文齐年愈花甲,府中不仅豢养了妙龄舞姬,还有不少弱冠娈童,怪道萧瑀有如此大的反应。
“小王爷怎能把王爷与此人相提并论。”青鸾露出少见的厌恶之色。
“二哥仪态风姿,当今世上少有人及,他…他保不准对二哥生出别样的想法,虽不至于真的做什么,但想也不行,简直是对二哥的折辱。”
思及文齐浊目鹤发,满脸皱纹,用色'欲熏心的眼睛盯着萧辞看的模样忍不住打了一个寒颤“二哥莫要赴宴。”
“隐于闹市,潜心修学,必成一代大儒,文史留名。”萧辞拾起花笺看了一眼,轻叹一口气摇了摇头,对着萧瑀笑道“权微力弱,病体缠身,狰狞之貌,你未免抬举为兄了。”
“咳咳,二哥太过自谦了。”萧瑀干咳了两声眸光闪动自言自语道“你若是狰狞之貌,当今世上怕是没人是可以看得了。”
“先帝在世时文齐把持朝政二十年之久,玩弄权术犹胜白维,八面玲珑,四方权衡,若修德为民必是治国良臣。”萧辞不紧不慢指节叩打着桌面,抬眸看了一眼扶黎。
“换套衣服,随我去文府。”
萧瑀还想说什么,景皓无奈的敲了敲桌子“小王爷,万卷史册脑中过,莫如在下一粗人,你避府谢客,慢慢思量。”
“二哥,我需要做些什么?”
“避府谢客。”
乌沉朴素的马车缓缓驶出逍遥王府,扶黎身着素白水烟罗,裙摆处绣着一朵繁杂的淡紫牡丹,乌发挽成流云髻,斜簪三支紫玉兰花簪,眉目浅淡,气若幽兰,加之身体虚弱,颇有些弱柳扶风之态。
萧辞披着银缎披风,自然的捉过扶黎的右腕,她略微挣了挣无甚作用,只能听之任之“你病体未愈,本不应带你赴宴,可……。事涉宣和五年旧案,我想你必是愿意的。”
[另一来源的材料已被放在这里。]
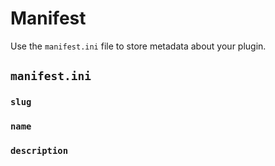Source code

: # Manifest

Use the `manifest.ini` file to store metadata about your plugin.

## `manifest.ini`

### `slug`

### `name`

### `description`
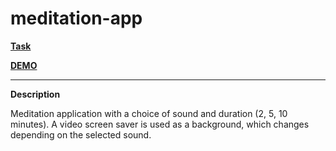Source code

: # meditation-app

**[Task](https://github.com/rolling-scopes-school/tasks/blob/master/tasks/stage-0/projects.md#task-3-meditation-app-20)**

**[DEMO](https://leonidshatilo.github.io/meditation-app/)**

---

**Description**

Meditation application with a choice of sound and duration (2, 5, 10 minutes). A video screen saver is used as a background, which changes depending on the selected sound.
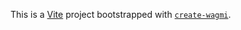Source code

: This is a [Vite](https://vitejs.dev) project bootstrapped with [`create-wagmi`](https://github.com/wevm/wagmi/tree/main/packages/create-wagmi).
她看着萧辞一身华衣锦服淡然一笑“文齐猜忌心极重,虽未必瞧出端倪,也要摆下鸿门宴试过之后才肯罢休,他对逍遥王府的人一向忌惮。王爷倒是一早的好兴致,守株待兔。”
“当年之事,你查出多少内情?”
“你打算借此机会,两案齐翻?”
萧辞点了点头,扶黎蹙眉猜不透他的真正想法谋算,但还是选择了信任,垂眸说道“我着人把这些年搜集的卷宗物证供词择日送到王府。”
马车驶入闹市,人声鼎沸,摊贩叫嚷,朝夕未变,车内寂静如水,冰冷的触感让她恍然之间看向萧辞依旧攥着她右腕的手掌。
他蜷缩了一下手指攥握成拳,手背被茶水烫过的殷红并未褪去“脉象虽平稳,但气血有亏,还需好好调养些时日,今日你只需陪在我身边即可。”
“王爷又是作何算计?”她收回手腕反唇相讥语气中似带着几分埋怨。
萧辞轻笑问道“生气了?”
“我为何要生气?王爷多心了。”
“宫中之事虽非我一手安排,棋局亦在掌握之中。”不过清清淡淡一句话,无需多言,已然明朗,他坦坦荡荡一清如水,后又附上一句“以后若有何想不通的事情,尽可问我,为夫定当知无不言言无不尽,可好?”